** Begin Entries **
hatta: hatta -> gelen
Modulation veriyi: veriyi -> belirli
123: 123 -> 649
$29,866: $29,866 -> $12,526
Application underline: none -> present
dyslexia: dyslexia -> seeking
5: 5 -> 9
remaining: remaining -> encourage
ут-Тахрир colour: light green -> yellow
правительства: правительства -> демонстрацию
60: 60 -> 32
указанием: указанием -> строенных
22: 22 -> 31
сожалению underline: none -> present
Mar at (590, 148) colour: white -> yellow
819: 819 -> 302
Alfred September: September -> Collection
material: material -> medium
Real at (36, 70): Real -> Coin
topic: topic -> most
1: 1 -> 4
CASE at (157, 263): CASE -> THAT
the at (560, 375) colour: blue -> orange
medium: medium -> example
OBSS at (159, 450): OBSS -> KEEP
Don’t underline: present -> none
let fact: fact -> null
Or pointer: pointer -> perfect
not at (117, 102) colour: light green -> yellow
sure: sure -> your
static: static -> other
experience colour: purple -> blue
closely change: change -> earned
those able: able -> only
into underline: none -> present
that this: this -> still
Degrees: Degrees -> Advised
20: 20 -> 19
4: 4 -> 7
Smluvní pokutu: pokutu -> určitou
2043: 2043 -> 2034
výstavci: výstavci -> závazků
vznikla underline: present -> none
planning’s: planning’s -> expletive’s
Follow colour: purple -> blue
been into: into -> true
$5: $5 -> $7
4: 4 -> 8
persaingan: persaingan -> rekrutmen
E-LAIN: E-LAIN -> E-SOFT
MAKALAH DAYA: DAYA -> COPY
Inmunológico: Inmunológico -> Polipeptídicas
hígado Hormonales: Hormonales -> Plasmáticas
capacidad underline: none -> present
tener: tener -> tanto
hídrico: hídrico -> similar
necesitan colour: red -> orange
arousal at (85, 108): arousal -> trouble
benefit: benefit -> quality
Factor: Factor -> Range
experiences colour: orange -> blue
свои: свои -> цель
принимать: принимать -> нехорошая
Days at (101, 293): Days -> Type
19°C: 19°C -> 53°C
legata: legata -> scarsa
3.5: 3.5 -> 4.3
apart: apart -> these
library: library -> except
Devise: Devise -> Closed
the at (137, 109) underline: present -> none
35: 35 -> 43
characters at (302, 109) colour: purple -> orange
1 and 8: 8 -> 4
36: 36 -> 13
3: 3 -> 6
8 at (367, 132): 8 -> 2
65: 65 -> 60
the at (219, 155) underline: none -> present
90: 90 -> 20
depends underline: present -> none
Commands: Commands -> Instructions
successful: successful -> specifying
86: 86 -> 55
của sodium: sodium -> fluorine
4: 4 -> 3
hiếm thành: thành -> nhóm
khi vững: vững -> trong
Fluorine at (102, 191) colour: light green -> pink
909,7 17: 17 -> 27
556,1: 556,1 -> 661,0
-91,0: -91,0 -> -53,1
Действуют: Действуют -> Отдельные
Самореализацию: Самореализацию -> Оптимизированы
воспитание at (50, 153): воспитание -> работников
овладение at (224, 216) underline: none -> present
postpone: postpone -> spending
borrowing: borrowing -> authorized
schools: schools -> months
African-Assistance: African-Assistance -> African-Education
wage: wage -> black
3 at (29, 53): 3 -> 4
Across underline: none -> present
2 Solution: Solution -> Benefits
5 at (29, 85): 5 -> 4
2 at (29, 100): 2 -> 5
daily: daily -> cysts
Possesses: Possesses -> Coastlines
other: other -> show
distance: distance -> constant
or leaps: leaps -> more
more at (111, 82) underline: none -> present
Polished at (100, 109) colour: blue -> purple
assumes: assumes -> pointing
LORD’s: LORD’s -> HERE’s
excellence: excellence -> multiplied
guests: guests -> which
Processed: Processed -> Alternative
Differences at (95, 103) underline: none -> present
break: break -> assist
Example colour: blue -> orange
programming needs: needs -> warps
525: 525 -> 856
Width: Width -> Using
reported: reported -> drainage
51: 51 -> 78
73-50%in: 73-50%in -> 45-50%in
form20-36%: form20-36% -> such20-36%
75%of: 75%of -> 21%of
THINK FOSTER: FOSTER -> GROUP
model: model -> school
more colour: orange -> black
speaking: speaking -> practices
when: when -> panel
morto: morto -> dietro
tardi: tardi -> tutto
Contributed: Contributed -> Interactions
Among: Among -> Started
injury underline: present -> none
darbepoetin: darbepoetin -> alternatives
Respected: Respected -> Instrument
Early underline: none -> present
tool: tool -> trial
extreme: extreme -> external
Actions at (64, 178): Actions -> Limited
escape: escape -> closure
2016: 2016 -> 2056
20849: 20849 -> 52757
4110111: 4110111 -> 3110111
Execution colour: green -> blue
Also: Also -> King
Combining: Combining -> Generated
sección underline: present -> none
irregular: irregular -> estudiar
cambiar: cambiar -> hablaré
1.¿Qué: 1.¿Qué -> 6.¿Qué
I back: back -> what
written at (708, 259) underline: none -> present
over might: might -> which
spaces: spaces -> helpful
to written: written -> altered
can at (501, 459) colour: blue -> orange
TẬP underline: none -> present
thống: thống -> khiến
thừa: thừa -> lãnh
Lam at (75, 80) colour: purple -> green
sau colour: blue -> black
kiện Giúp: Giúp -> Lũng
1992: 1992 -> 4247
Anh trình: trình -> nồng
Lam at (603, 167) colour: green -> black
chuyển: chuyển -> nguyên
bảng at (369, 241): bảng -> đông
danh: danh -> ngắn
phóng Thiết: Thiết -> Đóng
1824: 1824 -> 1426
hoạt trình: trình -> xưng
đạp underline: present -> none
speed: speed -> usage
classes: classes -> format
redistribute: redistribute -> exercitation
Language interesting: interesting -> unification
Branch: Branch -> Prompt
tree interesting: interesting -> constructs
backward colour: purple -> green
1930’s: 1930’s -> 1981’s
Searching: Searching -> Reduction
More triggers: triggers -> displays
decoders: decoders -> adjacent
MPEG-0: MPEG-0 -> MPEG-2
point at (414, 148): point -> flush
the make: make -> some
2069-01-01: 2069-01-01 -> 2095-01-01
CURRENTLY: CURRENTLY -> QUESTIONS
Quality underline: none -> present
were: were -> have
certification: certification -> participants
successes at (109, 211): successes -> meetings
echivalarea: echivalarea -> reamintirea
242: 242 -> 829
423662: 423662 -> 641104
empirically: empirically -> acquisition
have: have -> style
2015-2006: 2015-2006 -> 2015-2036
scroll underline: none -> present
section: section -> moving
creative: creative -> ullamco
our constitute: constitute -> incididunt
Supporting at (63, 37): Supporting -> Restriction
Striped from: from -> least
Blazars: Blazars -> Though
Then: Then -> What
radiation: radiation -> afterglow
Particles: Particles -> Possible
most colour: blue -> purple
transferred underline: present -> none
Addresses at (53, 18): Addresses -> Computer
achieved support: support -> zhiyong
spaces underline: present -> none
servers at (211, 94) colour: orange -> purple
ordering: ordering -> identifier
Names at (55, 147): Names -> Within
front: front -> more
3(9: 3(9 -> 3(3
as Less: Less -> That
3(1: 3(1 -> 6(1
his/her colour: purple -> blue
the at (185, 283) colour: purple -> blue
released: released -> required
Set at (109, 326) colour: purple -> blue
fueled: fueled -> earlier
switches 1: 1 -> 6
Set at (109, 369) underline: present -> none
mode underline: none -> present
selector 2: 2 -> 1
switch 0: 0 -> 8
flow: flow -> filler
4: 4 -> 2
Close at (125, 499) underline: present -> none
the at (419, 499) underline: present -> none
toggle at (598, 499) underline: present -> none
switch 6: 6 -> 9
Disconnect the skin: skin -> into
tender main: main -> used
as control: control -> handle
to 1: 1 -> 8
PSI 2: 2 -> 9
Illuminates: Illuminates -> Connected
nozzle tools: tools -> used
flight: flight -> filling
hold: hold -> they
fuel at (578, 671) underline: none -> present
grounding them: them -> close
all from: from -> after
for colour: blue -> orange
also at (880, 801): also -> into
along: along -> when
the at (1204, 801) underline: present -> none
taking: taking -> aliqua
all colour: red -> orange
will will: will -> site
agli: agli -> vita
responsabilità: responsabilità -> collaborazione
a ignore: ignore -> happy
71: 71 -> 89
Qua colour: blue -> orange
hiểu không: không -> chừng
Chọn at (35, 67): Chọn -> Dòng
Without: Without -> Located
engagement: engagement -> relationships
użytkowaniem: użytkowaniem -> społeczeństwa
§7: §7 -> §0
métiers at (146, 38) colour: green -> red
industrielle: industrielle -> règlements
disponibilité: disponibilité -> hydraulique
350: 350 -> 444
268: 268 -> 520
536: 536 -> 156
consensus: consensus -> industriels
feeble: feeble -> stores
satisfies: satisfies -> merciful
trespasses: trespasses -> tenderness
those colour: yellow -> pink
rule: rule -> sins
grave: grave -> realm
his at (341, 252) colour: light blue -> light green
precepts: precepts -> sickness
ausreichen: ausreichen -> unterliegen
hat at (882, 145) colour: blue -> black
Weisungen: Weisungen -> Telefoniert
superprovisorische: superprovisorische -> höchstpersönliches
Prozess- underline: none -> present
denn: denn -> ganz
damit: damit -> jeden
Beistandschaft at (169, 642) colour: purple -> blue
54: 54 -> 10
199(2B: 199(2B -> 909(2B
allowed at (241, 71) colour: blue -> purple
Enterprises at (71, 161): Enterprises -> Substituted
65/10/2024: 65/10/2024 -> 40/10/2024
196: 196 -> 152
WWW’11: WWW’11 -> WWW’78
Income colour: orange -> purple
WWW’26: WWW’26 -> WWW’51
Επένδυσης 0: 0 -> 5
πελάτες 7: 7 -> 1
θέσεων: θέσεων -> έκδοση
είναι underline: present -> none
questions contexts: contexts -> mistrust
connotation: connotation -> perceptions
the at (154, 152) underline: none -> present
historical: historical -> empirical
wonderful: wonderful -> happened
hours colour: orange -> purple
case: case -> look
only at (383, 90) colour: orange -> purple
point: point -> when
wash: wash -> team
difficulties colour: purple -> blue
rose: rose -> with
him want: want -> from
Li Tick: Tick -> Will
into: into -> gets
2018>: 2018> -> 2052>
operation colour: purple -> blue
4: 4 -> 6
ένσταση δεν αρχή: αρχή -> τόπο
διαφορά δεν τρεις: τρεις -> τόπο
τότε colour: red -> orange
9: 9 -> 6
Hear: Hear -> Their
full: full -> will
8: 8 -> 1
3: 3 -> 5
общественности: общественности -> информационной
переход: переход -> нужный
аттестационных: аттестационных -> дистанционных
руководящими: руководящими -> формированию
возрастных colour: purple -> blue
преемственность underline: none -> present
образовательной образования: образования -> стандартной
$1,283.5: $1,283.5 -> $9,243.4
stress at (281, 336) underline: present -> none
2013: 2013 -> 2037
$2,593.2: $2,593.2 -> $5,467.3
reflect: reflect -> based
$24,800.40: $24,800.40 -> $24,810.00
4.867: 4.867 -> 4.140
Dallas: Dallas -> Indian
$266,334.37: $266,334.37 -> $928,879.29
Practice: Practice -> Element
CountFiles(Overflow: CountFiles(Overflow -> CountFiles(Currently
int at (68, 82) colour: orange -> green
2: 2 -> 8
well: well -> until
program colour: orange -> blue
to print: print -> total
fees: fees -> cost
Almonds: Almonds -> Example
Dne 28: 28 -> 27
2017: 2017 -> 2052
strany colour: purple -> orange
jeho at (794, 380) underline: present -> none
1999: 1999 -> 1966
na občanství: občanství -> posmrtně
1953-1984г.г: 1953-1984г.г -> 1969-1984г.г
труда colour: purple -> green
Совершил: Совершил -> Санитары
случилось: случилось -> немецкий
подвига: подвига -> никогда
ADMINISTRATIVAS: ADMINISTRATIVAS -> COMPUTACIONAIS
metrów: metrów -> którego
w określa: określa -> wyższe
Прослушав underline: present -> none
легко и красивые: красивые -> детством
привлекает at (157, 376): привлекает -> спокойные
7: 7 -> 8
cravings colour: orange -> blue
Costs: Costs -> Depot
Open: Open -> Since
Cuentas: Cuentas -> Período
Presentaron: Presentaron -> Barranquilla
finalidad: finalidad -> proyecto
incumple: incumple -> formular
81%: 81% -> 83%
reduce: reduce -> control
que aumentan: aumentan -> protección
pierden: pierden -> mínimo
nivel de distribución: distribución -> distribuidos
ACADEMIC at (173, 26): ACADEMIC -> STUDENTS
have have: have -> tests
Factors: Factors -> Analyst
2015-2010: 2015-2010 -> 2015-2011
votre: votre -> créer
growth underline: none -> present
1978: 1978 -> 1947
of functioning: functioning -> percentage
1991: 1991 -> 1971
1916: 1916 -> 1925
** End Entries **
What to do → Put the listing, from its first line through the line containing "Or pointer: pointer -> perfect", into a Markdown table with the columns "Row" and "Entry". Include both end lines, number the rows in order, and leave out any blank lines.

Exercise response →
| Row | Entry |
|---|---|
| 1 | hatta: hatta -> gelen |
| 2 | Modulation veriyi: veriyi -> belirli |
| 3 | 123: 123 -> 649 |
| 4 | $29,866: $29,866 -> $12,526 |
| 5 | Application underline: none -> present |
| 6 | dyslexia: dyslexia -> seeking |
| 7 | 5: 5 -> 9 |
| 8 | remaining: remaining -> encourage |
| 9 | ут-Тахрир colour: light green -> yellow |
| 10 | правительства: правительства -> демонстрацию |
| 11 | 60: 60 -> 32 |
| 12 | указанием: указанием -> строенных |
| 13 | 22: 22 -> 31 |
| 14 | сожалению underline: none -> present |
| 15 | Mar at (590, 148) colour: white -> yellow |
| 16 | 819: 819 -> 302 |
| 17 | Alfred September: September -> Collection |
| 18 | material: material -> medium |
| 19 | Real at (36, 70): Real -> Coin |
| 20 | topic: topic -> most |
| 21 | 1: 1 -> 4 |
| 22 | CASE at (157, 263): CASE -> THAT |
| 23 | the at (560, 375) colour: blue -> orange |
| 24 | medium: medium -> example |
| 25 | OBSS at (159, 450): OBSS -> KEEP |
| 26 | Don’t underline: present -> none |
| 27 | let fact: fact -> null |
| 28 | Or pointer: pointer -> perfect |